- _Trecho selecionado_:

# # #

Como é sabido, o palhaço macabro Pennywise aparece a cada 27 anos para aterrorizar as crianças da pequena cidade de Derry, no interior norte-americano. Bom, este é também o intervalo de tempo entre It: A Coisa e It: Capítulo 2. Agora, os integrantes do Clube dos Otários estão crescidos, e por mais que tenham esquecido dos traumáticos eventos vivenciados na infância, seguem como adultos infelizes. Bill Denbrough (antes Jaeden Martell, agora James McAvoy), que havia perdido o irmão Georgie, se tornou escritor e roteirista em Hollywood, porém incapaz de entregar finais satisfatórias às suas histórias, ao mesmo tempo em que é explorado pela esposa, uma atriz que se aproveita do material criado por ele para investir na carreira. Richie Tozier (antes Finn Wolfhard, agora Bill Hader) é um comediante de stand up em conflito com a própria sexualidade. Eddie Kaspbrak (antes Jack Dylan Grazer, agora James Ransone), o hipocondríaco, virou um especialista em seguros, enquanto que o gordinho Ben Hanscom (antes Jeremy Ray Taylor, agora Jay Ryan) não só cresceu, como apareceu: além de ser um arquiteto e empresário de fama internacional, emagreceu e adquiriu pose de galã – o que não o impediu, no entanto, de seguir sozinho na maior parte do tempo.

# # #

Itens listados em um conjunto de dados
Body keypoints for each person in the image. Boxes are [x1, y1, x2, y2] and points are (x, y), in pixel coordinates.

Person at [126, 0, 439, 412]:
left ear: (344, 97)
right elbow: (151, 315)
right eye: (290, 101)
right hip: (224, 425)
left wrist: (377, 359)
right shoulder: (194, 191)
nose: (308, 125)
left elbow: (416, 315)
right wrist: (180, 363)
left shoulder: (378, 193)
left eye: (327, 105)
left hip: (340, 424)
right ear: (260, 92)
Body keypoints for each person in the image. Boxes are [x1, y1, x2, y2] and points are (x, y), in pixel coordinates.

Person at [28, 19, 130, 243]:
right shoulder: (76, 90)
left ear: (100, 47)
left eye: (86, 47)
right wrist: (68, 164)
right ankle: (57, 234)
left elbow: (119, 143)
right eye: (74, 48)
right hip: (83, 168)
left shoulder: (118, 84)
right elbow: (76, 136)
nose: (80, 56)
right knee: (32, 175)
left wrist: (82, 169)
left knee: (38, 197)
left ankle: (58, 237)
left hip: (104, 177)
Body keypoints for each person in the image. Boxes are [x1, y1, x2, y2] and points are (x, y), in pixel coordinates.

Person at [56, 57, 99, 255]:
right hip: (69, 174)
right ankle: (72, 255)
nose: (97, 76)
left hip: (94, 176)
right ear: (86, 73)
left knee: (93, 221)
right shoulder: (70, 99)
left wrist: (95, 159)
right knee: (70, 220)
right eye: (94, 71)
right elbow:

# # #

- _Instruções_: Segundo o trecho sobre It: Capítulo 2, que profissão Eddie Kaspbrak passou a exercer na vida adulta?

- _Resposta do exercício_: Eddie Kaspbrak virou especialista em seguros.